━━━━━ Lesetext

Gemeint ist das Menuett aus der letzten Szene des ersten Aktes von Mozarts Oper "Don Giovanni " (1787): Da bravi, via, ballate. Im italienischen Original fordert Don Giovanni die von ihm begehrte Zerlina allerdings nur mit den Worten auf: 'Dein Tänzer bin ich, Zerlina, komm her.' ('Il tuo compagno io sono, Zerlina , vien pur qua ...'), und beginnt einen Contretanz mit ihr zu tanzen. Im 19. Jahrhundert wurde die Oper in Deutschland aber zumeist in Übersetzungen aufgeführt, in denen der Text so wie bei Storm lautete.

Eine Aufnahme mit dem Orchester der Academy of St. Martin in the Fields (Philips, 1991).
Weit mehr als nur mit diesem einen Element sieht Karin Tebben in einem Aufsatz aus dem Jahre 2004 Storms Novelle auf Mozarts Oper bezogen. Für sie ist die gesamte Handlung eine Nachbildung der Don-Giovanni-Thematik, nämlich der Erzähler Marx ein 'Don Juan in der Bürgerstube', der es wie jener auf das Verführen abgesehen hat, sich aus bürgerlicher Gehemmtheit jedoch nicht traut. Zu stützen versucht die Verfasserin das mit einigen weiteren Stellen aus dem deutschen Libretto, in denen sie Analogien zu Situationen der Novelle entdeckt. Nur: Eine Oper wie "Don Giovanni" mit anderen Liebeshandlungen in Verbindung zu bringen, wird immer gelingen, wobei in diesem Falle freilich noch nicht einmal belegt ist, dass Storm sich mit dem Operntext überhaupt beschäftigt hat.

━━━━━━━━━━

→ **Arbeitsauftrag 1**
Übertragen Sie aus dem Lesetext den Satz „Im 19. Jahrhundert wurde die Oper in Deutschland aber zumeist in Übersetzungen aufgeführt, in denen der Text so wie bei Storm lautete.“ ins Englische.
→ **Arbeitsauftrag 2**
Ermitteln Sie in der Auflistung alle Zeilen, in denen die Zeichenfolge "Atómica" vorkommt, und schreiben Sie jede davon ab.
Der Lesetext und die Auflistung haben inhaltlich nichts miteinander zu tun.

━━━━━ Ausgelesene Angaben

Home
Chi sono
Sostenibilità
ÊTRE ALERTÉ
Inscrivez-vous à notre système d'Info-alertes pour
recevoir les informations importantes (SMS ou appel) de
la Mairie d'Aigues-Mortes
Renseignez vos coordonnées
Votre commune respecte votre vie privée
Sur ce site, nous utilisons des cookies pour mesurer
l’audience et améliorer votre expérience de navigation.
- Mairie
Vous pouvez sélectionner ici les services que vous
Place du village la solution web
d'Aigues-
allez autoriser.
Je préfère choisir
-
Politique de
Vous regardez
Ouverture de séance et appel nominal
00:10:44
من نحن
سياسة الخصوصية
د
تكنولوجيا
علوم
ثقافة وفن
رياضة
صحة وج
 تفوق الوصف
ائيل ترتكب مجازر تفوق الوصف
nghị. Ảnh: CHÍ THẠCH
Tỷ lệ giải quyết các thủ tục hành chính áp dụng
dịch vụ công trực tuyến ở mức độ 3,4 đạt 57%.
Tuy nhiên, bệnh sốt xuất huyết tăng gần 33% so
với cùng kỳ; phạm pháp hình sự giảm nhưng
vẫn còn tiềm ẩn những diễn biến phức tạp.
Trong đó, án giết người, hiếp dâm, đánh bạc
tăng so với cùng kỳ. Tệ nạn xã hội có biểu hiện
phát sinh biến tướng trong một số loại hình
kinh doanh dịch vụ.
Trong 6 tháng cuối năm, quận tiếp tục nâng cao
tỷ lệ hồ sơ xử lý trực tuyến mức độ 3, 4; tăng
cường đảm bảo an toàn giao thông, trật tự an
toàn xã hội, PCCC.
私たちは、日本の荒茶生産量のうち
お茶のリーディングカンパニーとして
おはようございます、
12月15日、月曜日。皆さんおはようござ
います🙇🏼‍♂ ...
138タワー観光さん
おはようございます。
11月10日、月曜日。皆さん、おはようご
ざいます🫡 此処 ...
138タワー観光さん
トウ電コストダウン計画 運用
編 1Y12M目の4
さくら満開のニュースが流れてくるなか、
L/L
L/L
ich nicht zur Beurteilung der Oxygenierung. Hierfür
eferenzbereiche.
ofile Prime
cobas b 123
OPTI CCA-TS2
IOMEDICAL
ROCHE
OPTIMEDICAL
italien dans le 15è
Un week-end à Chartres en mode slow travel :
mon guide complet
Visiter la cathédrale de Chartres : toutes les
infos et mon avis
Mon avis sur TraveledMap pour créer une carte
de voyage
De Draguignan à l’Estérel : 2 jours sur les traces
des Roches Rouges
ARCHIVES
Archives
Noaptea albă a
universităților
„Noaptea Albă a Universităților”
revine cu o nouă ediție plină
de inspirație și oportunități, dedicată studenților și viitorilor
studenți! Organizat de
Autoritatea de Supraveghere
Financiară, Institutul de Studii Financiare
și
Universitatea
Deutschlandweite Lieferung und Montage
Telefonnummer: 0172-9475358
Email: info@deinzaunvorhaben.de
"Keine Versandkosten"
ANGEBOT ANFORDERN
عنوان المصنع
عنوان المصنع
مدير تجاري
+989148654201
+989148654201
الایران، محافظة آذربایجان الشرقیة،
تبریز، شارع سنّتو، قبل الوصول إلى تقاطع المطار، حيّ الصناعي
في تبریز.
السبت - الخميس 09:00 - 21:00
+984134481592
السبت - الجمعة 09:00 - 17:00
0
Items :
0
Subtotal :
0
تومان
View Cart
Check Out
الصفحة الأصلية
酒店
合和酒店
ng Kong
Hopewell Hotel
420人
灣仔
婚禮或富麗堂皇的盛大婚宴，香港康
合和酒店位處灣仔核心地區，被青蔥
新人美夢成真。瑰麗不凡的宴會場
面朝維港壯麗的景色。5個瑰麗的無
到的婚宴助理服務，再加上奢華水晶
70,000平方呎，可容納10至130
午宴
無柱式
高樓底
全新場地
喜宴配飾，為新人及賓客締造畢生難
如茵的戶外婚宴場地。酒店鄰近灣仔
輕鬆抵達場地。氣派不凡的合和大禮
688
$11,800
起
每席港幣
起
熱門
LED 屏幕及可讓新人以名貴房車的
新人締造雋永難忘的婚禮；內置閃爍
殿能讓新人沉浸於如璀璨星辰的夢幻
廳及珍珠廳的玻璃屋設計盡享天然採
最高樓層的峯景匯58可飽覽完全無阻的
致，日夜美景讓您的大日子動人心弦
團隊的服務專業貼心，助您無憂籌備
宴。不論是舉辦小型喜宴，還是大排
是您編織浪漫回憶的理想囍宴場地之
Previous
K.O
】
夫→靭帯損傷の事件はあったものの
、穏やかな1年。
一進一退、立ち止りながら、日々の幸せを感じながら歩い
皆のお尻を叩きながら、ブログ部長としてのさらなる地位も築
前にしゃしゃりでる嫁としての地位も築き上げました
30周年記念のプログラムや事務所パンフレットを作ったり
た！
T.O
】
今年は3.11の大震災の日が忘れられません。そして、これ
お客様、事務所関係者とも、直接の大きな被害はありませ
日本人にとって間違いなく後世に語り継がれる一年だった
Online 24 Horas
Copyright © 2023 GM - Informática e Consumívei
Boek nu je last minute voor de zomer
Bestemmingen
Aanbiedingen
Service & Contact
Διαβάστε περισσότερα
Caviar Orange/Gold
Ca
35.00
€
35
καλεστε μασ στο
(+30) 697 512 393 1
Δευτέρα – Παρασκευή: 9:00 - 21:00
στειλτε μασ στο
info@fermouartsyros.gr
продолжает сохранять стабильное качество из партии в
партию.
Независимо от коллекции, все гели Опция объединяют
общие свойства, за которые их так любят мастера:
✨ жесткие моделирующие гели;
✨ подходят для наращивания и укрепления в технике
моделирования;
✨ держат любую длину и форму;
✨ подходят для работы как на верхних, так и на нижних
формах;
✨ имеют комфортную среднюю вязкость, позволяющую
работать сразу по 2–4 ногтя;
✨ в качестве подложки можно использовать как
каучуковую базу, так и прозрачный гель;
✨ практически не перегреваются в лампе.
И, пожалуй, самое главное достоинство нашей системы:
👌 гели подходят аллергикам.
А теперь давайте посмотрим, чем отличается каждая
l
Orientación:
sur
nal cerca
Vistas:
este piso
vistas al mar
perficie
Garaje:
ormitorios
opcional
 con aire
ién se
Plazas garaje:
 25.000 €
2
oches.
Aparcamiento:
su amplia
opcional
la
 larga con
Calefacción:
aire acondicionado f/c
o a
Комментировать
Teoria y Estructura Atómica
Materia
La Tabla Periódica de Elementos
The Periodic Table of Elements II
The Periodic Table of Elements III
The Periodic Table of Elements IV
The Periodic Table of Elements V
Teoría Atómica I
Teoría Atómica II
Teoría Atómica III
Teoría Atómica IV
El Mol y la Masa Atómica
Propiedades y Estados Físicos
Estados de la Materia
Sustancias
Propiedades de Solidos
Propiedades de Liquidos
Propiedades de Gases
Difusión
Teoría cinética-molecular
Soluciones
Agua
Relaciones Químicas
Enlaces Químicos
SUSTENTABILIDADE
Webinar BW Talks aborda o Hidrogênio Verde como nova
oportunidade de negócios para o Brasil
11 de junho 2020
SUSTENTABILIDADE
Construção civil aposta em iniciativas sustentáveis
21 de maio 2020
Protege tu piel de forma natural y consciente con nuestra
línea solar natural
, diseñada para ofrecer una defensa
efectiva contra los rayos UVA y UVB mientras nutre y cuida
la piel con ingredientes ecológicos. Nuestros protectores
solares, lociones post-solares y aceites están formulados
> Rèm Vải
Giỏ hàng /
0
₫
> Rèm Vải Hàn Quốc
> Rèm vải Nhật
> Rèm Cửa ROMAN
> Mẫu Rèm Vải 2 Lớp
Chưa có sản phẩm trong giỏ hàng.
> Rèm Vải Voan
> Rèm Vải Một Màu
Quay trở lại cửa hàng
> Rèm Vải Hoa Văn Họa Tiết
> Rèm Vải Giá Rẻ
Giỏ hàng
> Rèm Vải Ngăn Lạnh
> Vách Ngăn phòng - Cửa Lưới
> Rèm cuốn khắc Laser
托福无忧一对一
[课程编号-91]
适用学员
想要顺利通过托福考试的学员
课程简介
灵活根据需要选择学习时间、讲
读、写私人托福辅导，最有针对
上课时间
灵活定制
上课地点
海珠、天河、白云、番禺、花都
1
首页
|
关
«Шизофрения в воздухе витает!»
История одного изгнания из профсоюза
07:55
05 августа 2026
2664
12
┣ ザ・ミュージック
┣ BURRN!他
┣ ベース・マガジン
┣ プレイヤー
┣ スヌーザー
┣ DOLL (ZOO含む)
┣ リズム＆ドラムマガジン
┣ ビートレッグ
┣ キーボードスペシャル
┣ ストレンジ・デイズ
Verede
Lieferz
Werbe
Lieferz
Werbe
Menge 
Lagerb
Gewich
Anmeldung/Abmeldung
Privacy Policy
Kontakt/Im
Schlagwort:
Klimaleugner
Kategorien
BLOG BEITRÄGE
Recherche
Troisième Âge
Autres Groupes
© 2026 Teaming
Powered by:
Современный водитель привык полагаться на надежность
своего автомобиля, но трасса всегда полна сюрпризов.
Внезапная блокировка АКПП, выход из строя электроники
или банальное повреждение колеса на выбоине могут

━━━━━━━━━━

→ **Lösungsfeld 1**
In the 19th century, however, the opera was mostly performed in Germany in translations in which the text read as it does in Storm.

→ **Lösungsfeld 2**
Teoria y Estructura Atómica
Teoría Atómica I
Teoría Atómica II
Teoría Atómica III
Teoría Atómica IV
El Mol y la Masa Atómica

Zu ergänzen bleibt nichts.